**Text segment:**
┌──

Summary In summary, there is currently evidence to suggest there is utility in measuring anti-TNF drug and antibody levels when employing biologic therapies in IBD. More recent research has demonstrated a role not only for reactive therapeutic monitoring in those who have not responded to or lost response to therapy, but also with early evidence suggesting a role for prospective monitoring of drug levels and antibodies in those on maintenance therapy to ensure that the potential of current treatments is maximized. Further research is required with new biologic agents as they come to market to further elucidate the role of therapeutic drug monitoring for each medication.
Acknowledgments A special thank you to Dr. Gary Falk for taking the time to review this manuscript.

└──

**Excerpted records:**
┌──

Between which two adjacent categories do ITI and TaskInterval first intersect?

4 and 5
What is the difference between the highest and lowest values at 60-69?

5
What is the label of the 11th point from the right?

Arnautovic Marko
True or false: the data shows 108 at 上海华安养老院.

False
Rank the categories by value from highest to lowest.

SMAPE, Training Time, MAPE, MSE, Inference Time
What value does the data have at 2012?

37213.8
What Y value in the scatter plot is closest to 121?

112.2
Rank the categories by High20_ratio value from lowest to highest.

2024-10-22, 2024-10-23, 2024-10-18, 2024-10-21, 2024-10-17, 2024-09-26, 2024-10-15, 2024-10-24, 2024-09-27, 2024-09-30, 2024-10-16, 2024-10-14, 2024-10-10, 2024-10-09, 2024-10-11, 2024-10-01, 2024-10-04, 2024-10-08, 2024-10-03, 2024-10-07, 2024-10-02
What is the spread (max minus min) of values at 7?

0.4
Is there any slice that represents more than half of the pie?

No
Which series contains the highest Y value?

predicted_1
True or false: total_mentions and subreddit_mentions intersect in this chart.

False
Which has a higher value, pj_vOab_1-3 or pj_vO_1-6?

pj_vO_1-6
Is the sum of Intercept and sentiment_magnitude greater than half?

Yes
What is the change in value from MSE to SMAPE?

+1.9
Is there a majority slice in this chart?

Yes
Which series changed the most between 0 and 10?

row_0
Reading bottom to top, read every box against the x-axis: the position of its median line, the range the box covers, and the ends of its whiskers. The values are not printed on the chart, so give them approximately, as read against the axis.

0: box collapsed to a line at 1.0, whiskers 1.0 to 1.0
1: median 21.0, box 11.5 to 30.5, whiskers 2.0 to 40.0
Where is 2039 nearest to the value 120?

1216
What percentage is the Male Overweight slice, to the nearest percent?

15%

└──

**What needs to be done:** Decide whether each statement below agrees with the summary on drug monitoring in IBD, answering yes or no and quoting the words from the summary that settle it. 1. Monitoring is shown to be useful only for patients who have not responded to or lost response to therapy. 2. More research is called for on new biologic agents. 3. The evidence for prospective monitoring during maintenance therapy is described as early. You will not need the records for this.

**Your solution:**
1. No: "not only for reactive therapeutic monitoring in those who have not responded to or lost response to therapy, but also with early evidence suggesting a role for prospective monitoring"
2. Yes: "Further research is required with new biologic agents as they come to market"
3. Yes: "early evidence suggesting a role for prospective monitoring of drug levels and antibodies in those on maintenance therapy"